State Farm to Lower Auto Insurance Rates in Louisiana

February 18, 2019

Beginning in April, Louisiana customers of State Farm Mutual Automobile Insurance Co. will see a decrease in their auto insurance rates, the insurance department announced.

The department reported that Insurance Commissioner Jim Donelon approved the third rate decrease filed by the company over the past nine months.

With the rate drop set to go into effect in April, more than one million policyholders in Louisiana will see a decrease of 3.2 percent. The two previous State Farm rate decreases that took effect within the past year are a 2.7 percent decrease for State Farm coverage on private passenger vehicles, effective in July 2018, and a 1.8 percent decrease that was effective in September 2018.

Taken together, the total impact of State Farm’s recent rate changes is -7.7 percent, the department said.

“These decreases are directly attributable to competition in the auto insurance marketplace and again demonstrates that competition is truly the best protection for policyholders,” Donelon said in a departmental media release. He added that State Farm’s actions “will pressure other insurers to take similar steps.”

Louisiana has some of the high auto insurance rates in the U.S. Donelon has previously attributed rising rates in the state to more crashes and insurance claims, the greater expense of repairing vehicles that have newer, sophisticated technology, as well as high litigation rates related to auto accidents.

Louisiana’s rates are the highest among the South Central states. According to data from the National Association of Insurance Commissioners (NAIC), Louisiana in 2016 (the most recent year for which NAIC data is available) had an overall average auto insurance rate of $1,302, compared with $1,009 in Texas, $851 in Oklahoma and $772 in Arkansas. The national average expenditure per insured vehicle in 2016 was $936.
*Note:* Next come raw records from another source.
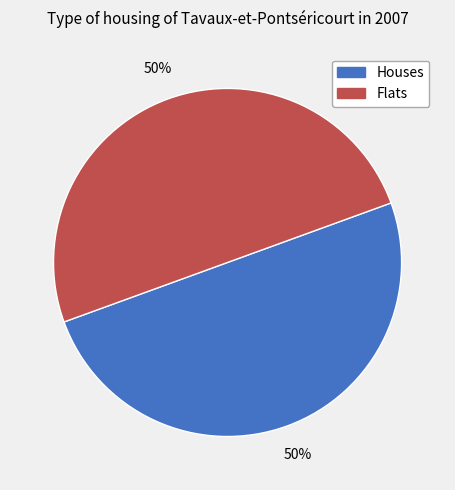

Approximately how many times larger is the value at Houses compared to Flats?

1.0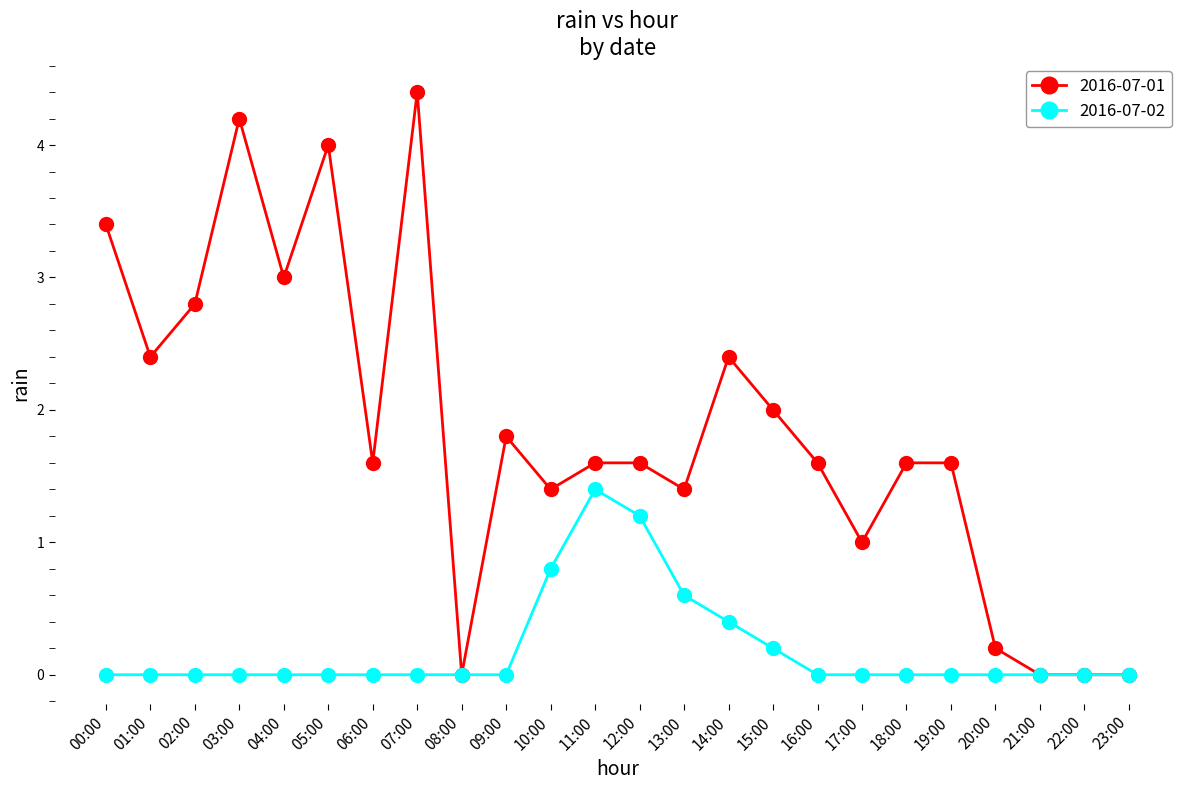

Which series has the largest total across all categories?

2016-07-01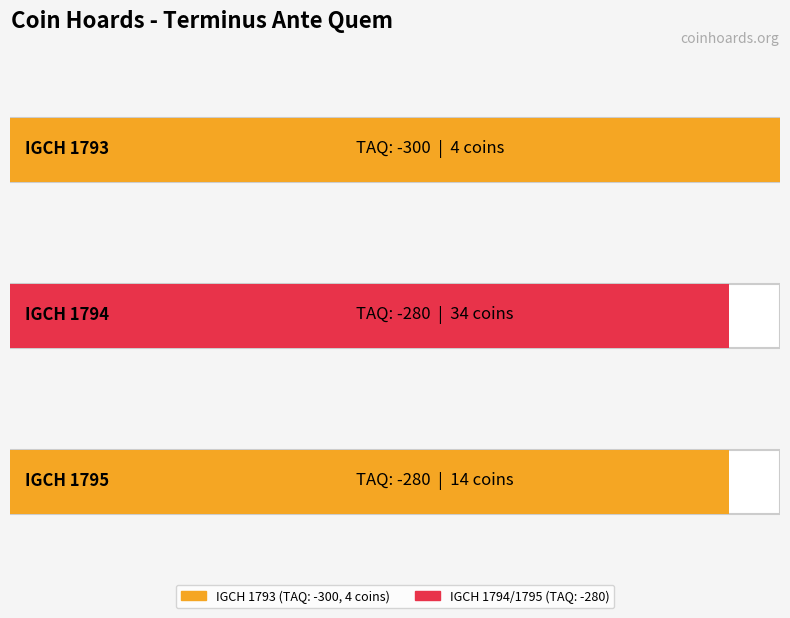

Reading left to right, transcribe all the data shown in this chart.

IGCH 1793=-300	IGCH 1794=-280	IGCH 1795=-280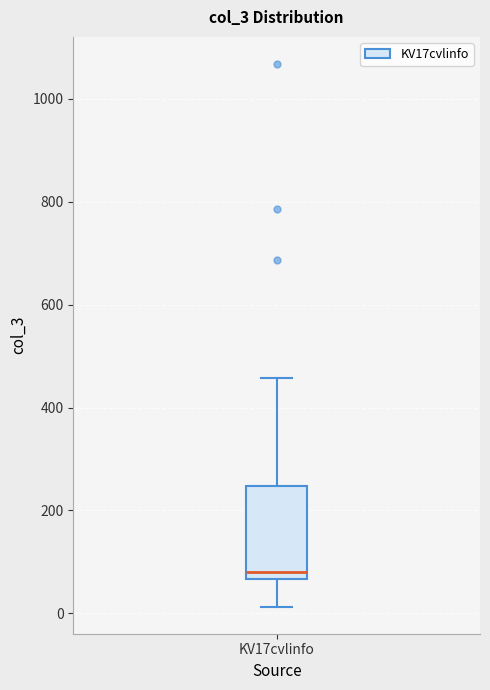

Transcribe this box plot: give where the median line is, the range the box spans, and where the two whiskers end, as read against the y-axis. The values are not printed on the chart, so give them approximately, as read against the axis.

median 80, box 60 to 240, whiskers 20 to 460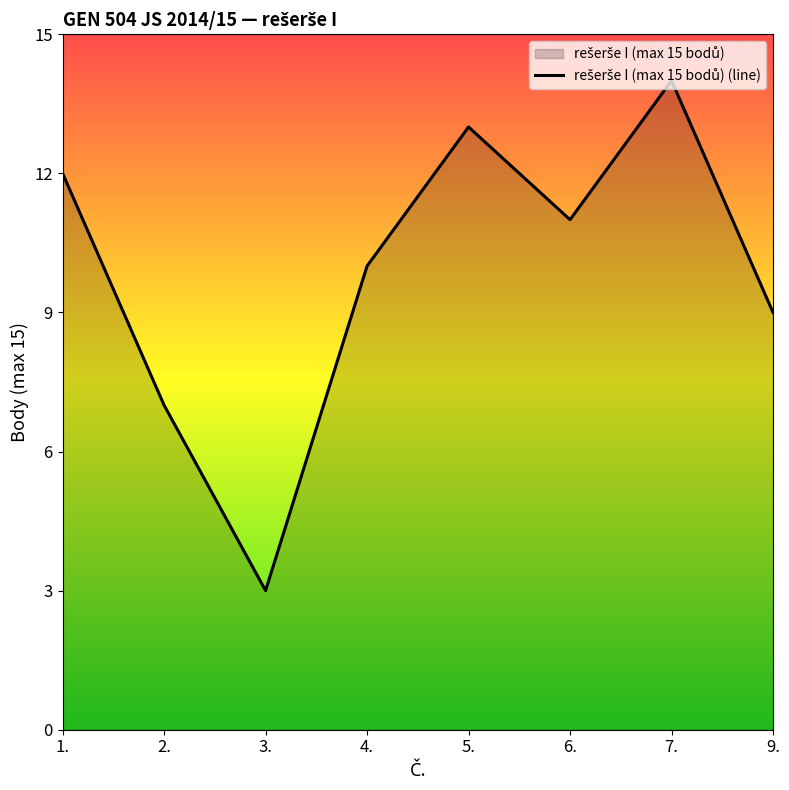

What is the value of the 7th point from the left?

14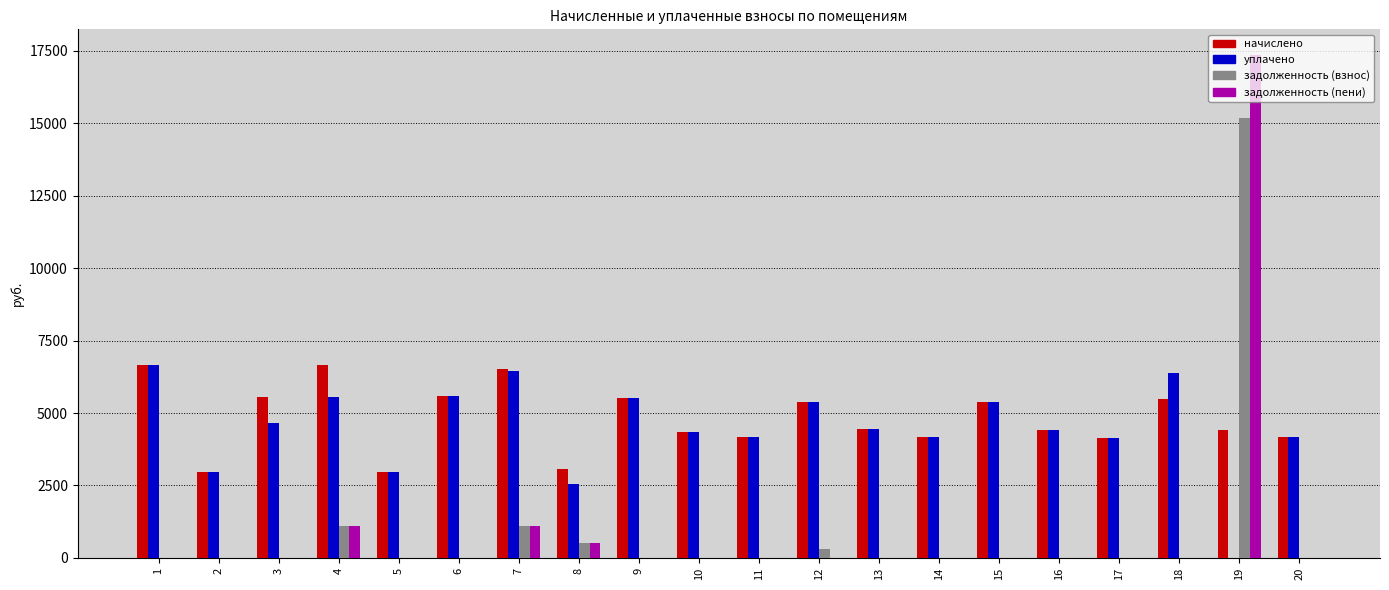

What is the maximum value shown in the chart?

17373.8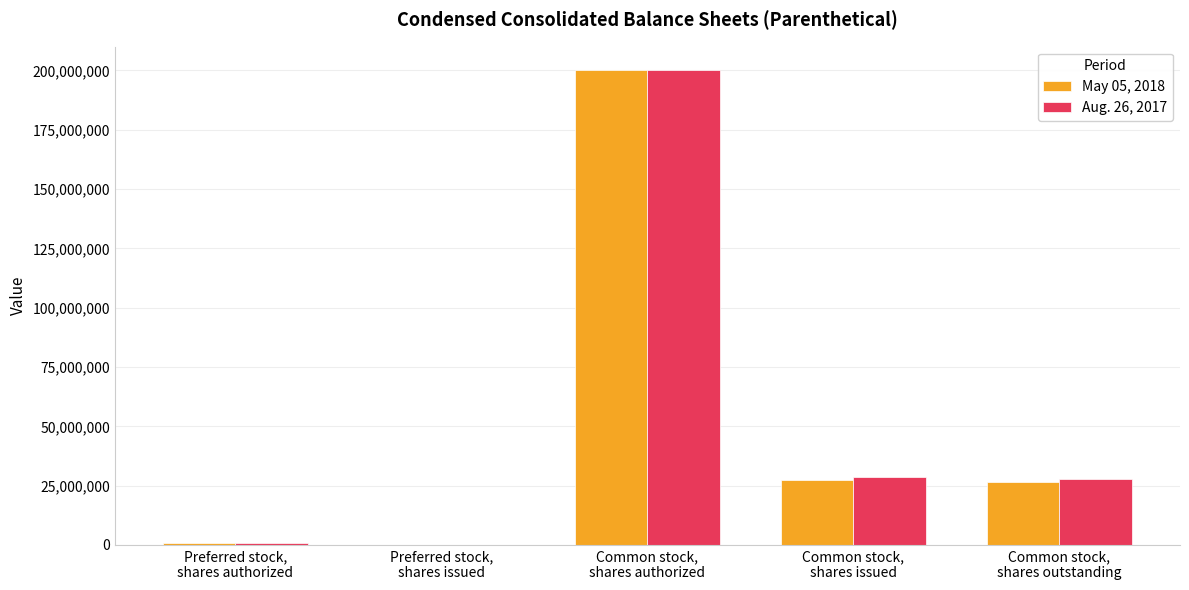

What is the highest value of the May 05, 2018 series?

200000000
The average auto insurance rate has risen since then, according to the 2017-2018 Annual Report for the Louisiana Property and Casualty Insurance Commission (LPCIC). That report shows the average auto premium per vehicle in Louisiana had risen to $1,921, and that the New Orleans and Baton Rouge areas have the highest auto rates in the state.

In August 2018, Donelon formed the Louisiana High Auto Rates Task Force, with the aim of investigating the state’s auto insurance market and making recommendations to the Legislature for actions to lower rates.